*** PAGE TEXT Section Begins ***

Friday, May 30, 2014
The Futility and Utility of Philosophy
"Imagine you have before you a reflective wall; it reflects back what is spread about the room--for example, a table. However, what you see is not the table, but rather the reflection of the table. Imagine you wanted to go into the reflection, take the table out, and put something in its place. You would not be able to do that, because you cannot put a plate or soup bowl on the reflected table. It is just as impossible to put a plate or a soup bowl on the reflected table as it is to derive the essence of the soul's immortality from what human beings experience on the phgysical plane and have around themselves in a waking state between birth and death. For the real soul is immortal. It is not its reflection, which we experience on the physical plane. Think about that.
Human beings yearn to know what is constantly hidden from them and which, while they are on the physical plane, shows them only a reflection. The philosophies of all ages have striven to draw reality out from the reflections; they have sought to prove immortality from reflections. They have taken on the duty, symbolically speaking, of fetching the table out of the reflection, putting it in the room, and placing plates and bowls upon it.
...Why should we take philosophy into consideration at all, since it concerns itself only with a futile effort of humanity?

*** PAGE TEXT Section Ends ***
*** EXTRACTED DATA Section Begins ***

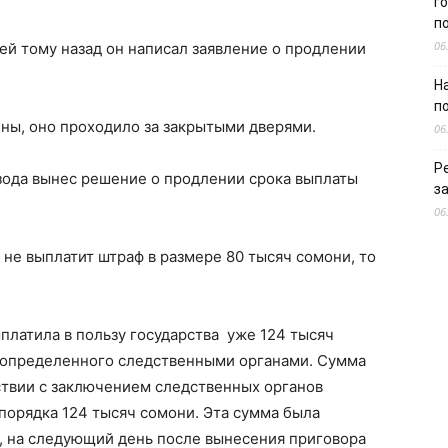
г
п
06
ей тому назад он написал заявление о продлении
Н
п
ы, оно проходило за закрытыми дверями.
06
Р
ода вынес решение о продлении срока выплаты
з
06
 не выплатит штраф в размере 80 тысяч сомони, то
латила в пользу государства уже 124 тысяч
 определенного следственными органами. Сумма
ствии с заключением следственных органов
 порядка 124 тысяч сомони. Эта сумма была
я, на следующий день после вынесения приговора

*** EXTRACTED DATA Section Ends ***
*** EXTRACTED DATA Section Begins ***

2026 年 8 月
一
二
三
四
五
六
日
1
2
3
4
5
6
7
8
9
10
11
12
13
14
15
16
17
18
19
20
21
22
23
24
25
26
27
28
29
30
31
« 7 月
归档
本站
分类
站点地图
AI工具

*** EXTRACTED DATA Section Ends ***

**WHAT YOU HAVE TO DO**:
Answer these about the philosophy text above:
(a) What object in the room does the reflective wall show as its example?
(b) Which two things does the text say you cannot set on the reflected table?
(c) What have the philosophies of all ages striven to draw out from the reflections?

**ANSWER TO THE PROBLEM**:
(a) A table.
(b) A plate or a soup bowl.
(c) Reality.